- Awareness in space.
What to study?
For Prelims and Mains: GRAPES- 3- features and objectives of the programme, about muons and their significance in studying thunderclouds.
Context: For the first time in the world, researchers at the GRAPES-3 muon telescope facility in Ooty have measured the electrical potential, size and height of a thundercloud that passed overhead on December 1, 2014.
Why study properties of thunder clouds?
Learning about the properties of thunderclouds can be useful in navigation of aircraft and preventing short circuits.
How muons were used?
Muons and other particles are produced when cosmic rays bombard air particles surrounding the earth. The muons produced can have positive or negative charge. When a positively charged muon falls through a cloud, it loses energy. If its energy falls below 1 giga electron volt (GeV), which is the threshold of detection of the GRAPES-3 muon telescope, it goes undetected.
On the contrary, a negatively charged muon gains energy when falling through the cloud and gets detected. Since there are more positive than negative muons produced in nature, the two effects don’t cancel out, and a net change in intensity is detected.
About GRAPES 3:
The GRAPES-3 experiment (or Gamma Ray Astronomy PeV EnergieS phase-3) located at Ooty in India started as a collaboration of the Indian Tata Institute of Fundamental Research and the Japanese Osaka City University, and now also includes the Japanese Nagoya Women’s University.

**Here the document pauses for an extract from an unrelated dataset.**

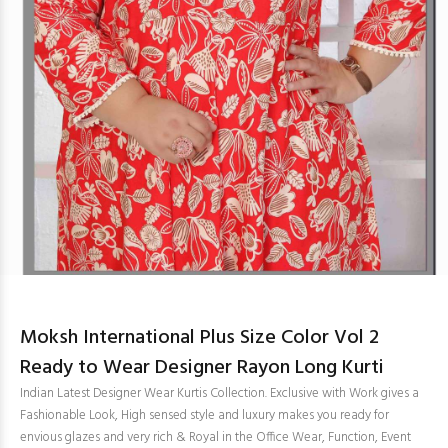
Moksh International Plus Size Color Vol 2
Ready to Wear Designer Rayon Long Kurti
Indian Latest Designer Wear Kurtis Collection. Exclusive with Work gives a
Fashionable Look, High sensed style and luxury makes you ready for
envious glazes and very rich & Royal in the Office Wear, Function, Event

GRAPES-3 is designed to study cosmic rays with an array of air shower detectors and a large area muon detector.
It aims to probe acceleration of cosmic rays in the following four astrophysical settings. These include acceleration of particles to, (i) ~100 MeV in atmospheric electric fields through muons, (ii) ~10 GeV in the Solar System through muons, (iii) ~1 PeV in our galaxy, (iv) ~100 EeV in the nearby universe through measurement of diffuse gamma ray flux.